● Given data:
◆ ◆ ◆

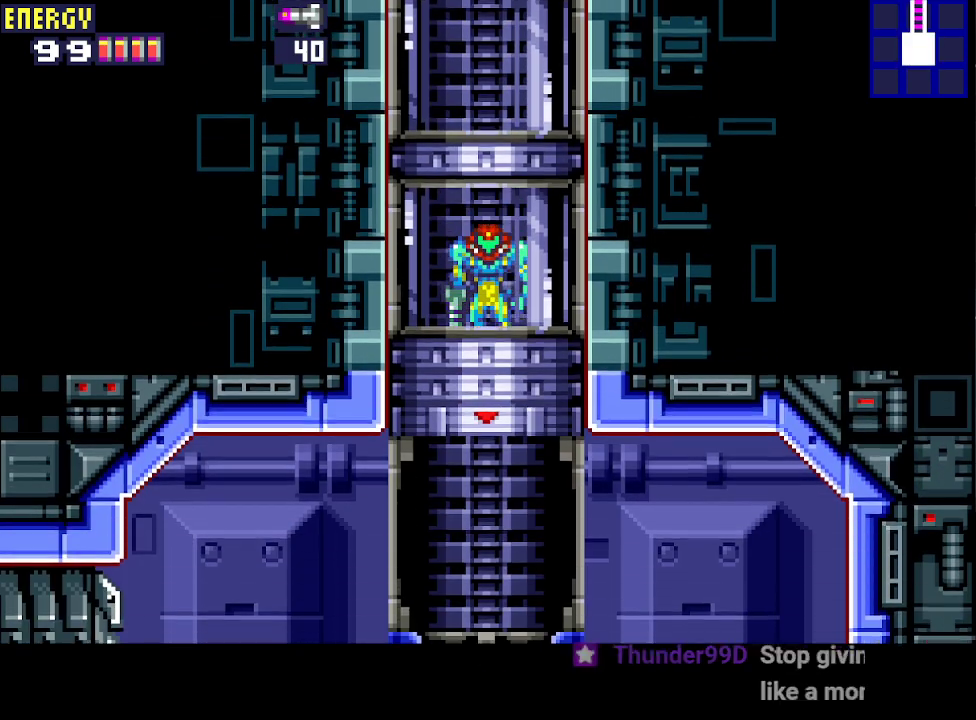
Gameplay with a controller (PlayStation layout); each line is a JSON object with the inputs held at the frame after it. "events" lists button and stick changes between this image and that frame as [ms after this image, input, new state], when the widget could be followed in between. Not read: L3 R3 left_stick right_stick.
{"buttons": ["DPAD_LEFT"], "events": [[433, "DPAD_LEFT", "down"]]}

◆ ◆ ◆

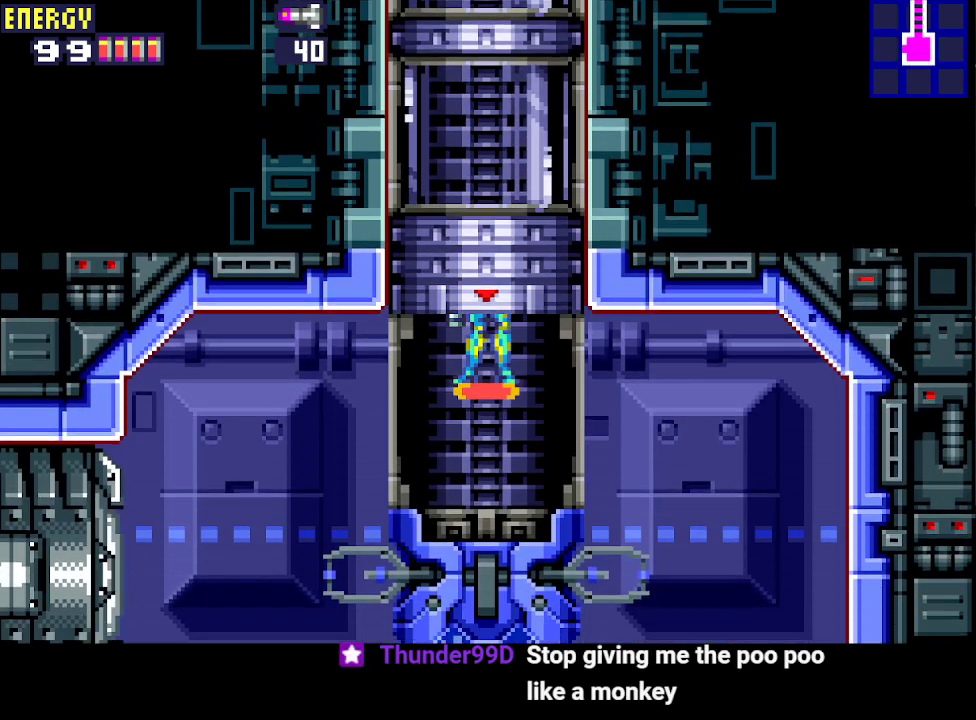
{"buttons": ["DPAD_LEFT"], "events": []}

◆ ◆ ◆

● Task instructions: Lines of the data above that include the string "buttons" must each be copied.

● Solution to the problem:
{"buttons": ["DPAD_LEFT"], "events": [[433, "DPAD_LEFT", "down"]]}
{"buttons": ["DPAD_LEFT"], "events": []}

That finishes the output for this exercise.